In interviews with The Associated Press, Taveras admitted she dipped into her clients’ escrow accounts to finance her gambling habit. She was disbarred last June and faces criminal charges stemming from those actions, but is trying to work out restitution agreements in order to avoid a prison term.
Her lawsuit names Resorts Atlantic City, Trump Plaza Hotel and Casino, Trump Taj Mahal Casino Resort, the Tropicana Casino Resort, the Showboat Casino Hotel, Bally’s Atlantic City, as well as the MGM Grand Hotel and Casino in Las Vegas.
The casinos denied any wrongdoing, maintaining in court papers that Taveras brought her problems on herself. Casino representatives either declined to comment for this report or did not respond to repeated requests for comment.
Last month, a judge dismissed the Trump casinos, the Tropicana, Showboat and Bally’s from the lawsuit on technical grounds, but allowed Taveras to refile the suit against them by April. The suit remains in effect against Resorts and MGM because its allegations against them were more specific.
Joe Corbo, president of the Casino Association of New Jersey, said casino workers undergo extensive training on spotting problem gamblers and referring them to help, including a self-exclusion list the state maintains. Gamblers can voluntarily bar themselves from casinos, either for a few years or for life. While they’re on the list, casinos cannot solicit them.
Dan Heneghan, a spokesman for the state Casino Control Commission, said 663 people are on the list.
“This can be a delicate situation, and it comes down to an individual’s personal responsibility,” Corbo said. “We can only suggest that they receive assistance and provide information how they can obtain help, but it is up to them to commit to seek it.”
Paul O’Gara, an attorney specializing in Atlantic City gambling issues, said it will be difficult for Taveras to prove that the casinos knew she had a problem but ignored it.
“How are you supposed to know whether this was a woman who was just having a good time, or had money and was just lonely, as opposed to someone who couldn’t control themselves?” he said.
Arnie Wexler, the former head of the Council on Compulsive Gambling of New Jersey, estimates there are 5 million problem gamblers in the United States, with 15 million at risk of becoming compulsive.
“Hers is not a rare case, believe me,” said Wexler, who says he had a gambling problem. “This is the most powerful addiction you can have without putting something into your body. You remember your first big win, and you think `Hey, I can do this again; I can get it all back.’”

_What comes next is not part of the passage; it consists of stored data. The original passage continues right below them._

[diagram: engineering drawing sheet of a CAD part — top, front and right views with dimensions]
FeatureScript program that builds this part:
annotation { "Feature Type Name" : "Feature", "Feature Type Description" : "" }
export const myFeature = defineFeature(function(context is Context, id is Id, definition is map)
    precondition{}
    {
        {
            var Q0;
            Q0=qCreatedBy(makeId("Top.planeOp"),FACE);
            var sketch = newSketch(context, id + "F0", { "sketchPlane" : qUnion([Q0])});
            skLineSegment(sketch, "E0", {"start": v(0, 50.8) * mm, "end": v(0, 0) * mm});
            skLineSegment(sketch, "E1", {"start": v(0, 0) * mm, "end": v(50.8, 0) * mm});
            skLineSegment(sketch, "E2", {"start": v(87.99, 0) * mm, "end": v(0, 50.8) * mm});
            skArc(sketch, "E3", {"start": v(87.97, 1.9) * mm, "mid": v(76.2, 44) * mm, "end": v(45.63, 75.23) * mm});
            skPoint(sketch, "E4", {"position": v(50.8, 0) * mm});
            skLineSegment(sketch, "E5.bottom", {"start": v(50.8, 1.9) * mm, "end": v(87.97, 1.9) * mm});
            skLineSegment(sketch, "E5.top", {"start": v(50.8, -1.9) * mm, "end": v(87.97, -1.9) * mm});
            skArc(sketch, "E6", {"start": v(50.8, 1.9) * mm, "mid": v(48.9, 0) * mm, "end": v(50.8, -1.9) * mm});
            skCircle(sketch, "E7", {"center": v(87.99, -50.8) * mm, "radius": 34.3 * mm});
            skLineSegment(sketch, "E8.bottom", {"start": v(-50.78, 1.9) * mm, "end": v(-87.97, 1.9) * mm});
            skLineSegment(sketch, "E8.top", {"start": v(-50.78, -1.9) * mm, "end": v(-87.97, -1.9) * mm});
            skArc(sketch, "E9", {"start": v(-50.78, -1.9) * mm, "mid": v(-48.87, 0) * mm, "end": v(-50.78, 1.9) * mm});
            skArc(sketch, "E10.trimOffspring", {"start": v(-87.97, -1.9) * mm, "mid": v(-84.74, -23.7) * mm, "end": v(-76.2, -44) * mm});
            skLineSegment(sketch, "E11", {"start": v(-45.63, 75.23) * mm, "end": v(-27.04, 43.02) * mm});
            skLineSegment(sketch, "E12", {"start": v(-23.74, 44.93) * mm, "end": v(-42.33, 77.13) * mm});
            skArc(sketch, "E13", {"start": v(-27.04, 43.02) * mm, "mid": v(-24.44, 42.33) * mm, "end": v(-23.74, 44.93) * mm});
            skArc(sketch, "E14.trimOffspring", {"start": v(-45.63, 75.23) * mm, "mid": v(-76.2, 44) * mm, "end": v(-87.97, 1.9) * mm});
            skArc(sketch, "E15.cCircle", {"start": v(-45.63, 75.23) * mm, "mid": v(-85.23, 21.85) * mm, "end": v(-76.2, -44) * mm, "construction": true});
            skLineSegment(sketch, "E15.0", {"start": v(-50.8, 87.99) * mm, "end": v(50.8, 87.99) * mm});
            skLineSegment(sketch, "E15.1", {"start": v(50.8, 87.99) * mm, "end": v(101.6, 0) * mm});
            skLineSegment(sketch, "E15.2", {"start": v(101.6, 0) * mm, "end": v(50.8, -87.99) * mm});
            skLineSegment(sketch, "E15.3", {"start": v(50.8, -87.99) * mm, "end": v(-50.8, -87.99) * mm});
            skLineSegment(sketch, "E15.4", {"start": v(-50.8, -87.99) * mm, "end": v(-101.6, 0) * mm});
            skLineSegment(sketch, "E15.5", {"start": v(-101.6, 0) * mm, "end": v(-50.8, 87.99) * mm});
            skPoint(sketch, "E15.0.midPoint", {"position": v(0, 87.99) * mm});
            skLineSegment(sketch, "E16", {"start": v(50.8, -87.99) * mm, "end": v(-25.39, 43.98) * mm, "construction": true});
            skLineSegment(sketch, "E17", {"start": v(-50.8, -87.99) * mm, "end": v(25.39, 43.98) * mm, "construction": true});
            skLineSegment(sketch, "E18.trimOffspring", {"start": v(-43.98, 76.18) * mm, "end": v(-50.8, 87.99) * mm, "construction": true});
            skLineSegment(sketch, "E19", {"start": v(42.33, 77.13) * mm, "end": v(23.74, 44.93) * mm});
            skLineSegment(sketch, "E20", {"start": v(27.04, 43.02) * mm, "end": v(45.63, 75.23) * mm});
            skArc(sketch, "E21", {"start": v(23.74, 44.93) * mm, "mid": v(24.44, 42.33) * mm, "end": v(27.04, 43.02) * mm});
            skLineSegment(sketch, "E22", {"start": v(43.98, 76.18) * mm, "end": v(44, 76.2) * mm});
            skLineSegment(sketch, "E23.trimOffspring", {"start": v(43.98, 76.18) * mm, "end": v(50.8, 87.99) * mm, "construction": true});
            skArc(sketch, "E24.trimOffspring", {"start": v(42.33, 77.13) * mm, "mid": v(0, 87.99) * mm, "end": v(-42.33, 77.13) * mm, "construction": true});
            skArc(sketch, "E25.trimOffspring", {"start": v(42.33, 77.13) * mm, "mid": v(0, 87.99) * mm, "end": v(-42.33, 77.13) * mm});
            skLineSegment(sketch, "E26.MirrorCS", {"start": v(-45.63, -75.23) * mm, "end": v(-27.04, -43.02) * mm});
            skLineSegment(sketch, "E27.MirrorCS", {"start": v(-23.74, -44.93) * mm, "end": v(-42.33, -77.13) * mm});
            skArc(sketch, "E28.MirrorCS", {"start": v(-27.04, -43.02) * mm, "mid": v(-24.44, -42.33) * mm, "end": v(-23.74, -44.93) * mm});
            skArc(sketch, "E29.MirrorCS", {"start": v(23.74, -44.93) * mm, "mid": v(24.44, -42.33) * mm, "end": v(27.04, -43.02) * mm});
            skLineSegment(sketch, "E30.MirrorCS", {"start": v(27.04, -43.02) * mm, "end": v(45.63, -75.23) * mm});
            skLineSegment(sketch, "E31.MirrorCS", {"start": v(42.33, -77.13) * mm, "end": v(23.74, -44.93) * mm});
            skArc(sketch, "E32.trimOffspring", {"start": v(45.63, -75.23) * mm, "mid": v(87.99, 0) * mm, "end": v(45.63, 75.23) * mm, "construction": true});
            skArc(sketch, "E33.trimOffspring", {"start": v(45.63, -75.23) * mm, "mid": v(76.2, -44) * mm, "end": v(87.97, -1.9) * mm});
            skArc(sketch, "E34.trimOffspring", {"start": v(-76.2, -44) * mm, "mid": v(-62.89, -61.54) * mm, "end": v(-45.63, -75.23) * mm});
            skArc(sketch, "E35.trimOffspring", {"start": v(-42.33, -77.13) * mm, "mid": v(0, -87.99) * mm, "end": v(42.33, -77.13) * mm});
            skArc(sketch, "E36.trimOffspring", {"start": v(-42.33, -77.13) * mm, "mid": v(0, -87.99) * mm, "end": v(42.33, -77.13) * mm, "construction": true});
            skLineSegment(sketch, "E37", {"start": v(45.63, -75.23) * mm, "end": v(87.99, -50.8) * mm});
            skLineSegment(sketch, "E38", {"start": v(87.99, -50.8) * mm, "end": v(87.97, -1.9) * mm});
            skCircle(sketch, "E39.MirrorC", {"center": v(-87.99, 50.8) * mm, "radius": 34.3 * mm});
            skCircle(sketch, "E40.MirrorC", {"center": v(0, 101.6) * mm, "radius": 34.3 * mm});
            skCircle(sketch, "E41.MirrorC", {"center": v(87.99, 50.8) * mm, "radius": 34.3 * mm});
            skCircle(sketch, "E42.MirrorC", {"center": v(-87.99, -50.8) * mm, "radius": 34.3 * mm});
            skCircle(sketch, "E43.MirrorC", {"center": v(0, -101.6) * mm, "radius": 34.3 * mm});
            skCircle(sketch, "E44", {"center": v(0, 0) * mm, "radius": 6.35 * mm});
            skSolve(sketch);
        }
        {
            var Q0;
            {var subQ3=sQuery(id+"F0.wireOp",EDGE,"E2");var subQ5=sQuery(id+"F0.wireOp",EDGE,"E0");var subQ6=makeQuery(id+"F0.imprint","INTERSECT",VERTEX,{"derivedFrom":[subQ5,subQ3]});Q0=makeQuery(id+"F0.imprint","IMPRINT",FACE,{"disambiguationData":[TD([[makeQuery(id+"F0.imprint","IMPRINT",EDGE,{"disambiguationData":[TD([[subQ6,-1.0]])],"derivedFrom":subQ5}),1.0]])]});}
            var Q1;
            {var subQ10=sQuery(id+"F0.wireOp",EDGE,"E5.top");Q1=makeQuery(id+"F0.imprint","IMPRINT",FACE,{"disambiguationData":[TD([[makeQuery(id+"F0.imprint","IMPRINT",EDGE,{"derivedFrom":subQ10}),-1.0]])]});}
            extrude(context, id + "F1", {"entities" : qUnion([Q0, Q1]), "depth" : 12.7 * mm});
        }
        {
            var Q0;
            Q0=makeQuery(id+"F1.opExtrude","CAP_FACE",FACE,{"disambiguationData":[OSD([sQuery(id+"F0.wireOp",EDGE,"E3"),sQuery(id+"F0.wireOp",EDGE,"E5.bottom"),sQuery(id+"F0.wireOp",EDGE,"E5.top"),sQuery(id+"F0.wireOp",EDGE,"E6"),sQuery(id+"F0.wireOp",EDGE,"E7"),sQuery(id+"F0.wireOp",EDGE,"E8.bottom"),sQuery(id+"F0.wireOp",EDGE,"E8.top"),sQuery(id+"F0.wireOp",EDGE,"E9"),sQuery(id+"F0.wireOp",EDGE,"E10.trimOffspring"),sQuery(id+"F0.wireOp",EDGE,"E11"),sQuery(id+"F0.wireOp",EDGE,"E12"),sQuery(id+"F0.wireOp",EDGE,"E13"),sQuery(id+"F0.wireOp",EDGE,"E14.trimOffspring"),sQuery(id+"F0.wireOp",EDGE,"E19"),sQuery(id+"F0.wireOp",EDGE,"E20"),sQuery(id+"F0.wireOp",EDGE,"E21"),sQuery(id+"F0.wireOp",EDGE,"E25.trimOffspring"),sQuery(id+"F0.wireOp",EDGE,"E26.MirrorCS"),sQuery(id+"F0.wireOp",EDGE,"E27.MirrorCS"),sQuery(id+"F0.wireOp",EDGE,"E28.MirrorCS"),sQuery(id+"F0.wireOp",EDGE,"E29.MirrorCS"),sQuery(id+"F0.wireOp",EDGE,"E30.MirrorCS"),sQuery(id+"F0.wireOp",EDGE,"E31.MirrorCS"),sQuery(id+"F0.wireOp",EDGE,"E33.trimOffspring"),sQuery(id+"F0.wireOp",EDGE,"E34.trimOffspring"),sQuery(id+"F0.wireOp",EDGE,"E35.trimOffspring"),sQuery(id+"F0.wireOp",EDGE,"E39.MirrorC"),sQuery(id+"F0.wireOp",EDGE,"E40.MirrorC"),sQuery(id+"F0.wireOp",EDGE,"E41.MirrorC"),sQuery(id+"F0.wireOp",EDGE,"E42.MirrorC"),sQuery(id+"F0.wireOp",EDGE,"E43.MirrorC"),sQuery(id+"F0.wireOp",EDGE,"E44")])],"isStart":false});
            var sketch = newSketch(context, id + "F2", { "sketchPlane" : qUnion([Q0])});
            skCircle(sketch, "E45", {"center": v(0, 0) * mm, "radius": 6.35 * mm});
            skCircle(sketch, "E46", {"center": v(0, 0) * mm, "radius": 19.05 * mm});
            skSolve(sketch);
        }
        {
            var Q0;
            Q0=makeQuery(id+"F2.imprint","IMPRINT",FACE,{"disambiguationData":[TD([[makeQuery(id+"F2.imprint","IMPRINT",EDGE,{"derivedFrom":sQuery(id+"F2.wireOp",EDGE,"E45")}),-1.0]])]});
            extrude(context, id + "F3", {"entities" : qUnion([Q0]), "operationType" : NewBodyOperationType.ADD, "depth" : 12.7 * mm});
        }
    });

As a young lawyer, Taveras made a name for herself representing the families of victims of American Airlines Flight 587, which crashed in New York City’s borough of Queens in November 2001, killing 265 people.
Her practice had 400 clients and earned her $500,000 a year. She appeared on TV and radio to discuss legal issues, wrote a guidebook for women dealing with deadbeat dads in the court system, titled “The Gangsta Girls’ Guide To Child Support,” and was a regular contributor to Hispanic culture Web sites. In 2000, the New York Daily News named her one of “21 New Yorkers to Watch in the 21st Century.”
As an escape from the seven-day-a-week pressures of her law practice, she started going to Atlantic City to unwind in September 2003.
During one five-day gambling jag at Resorts in June 2005, Taveras said, she existed on nothing but orange juice and Snickers bars that the staff gave her. On the fifth day, she said, a dealer told her to go home because she appeared exhausted and unable to keep track of her cards.
Taveras spent nearly a year in clinics to treat her gambling addiction. She filed her lawsuit last September, representing herself, and is now working at a telephone call center in Minnesota.
“Everybody says ‘You gambled and you enjoyed yourself, then lost your money and now you want it back,’” Taveras said. “They think gambling is fun. It isn’t, believe me. Not when you get like I did.”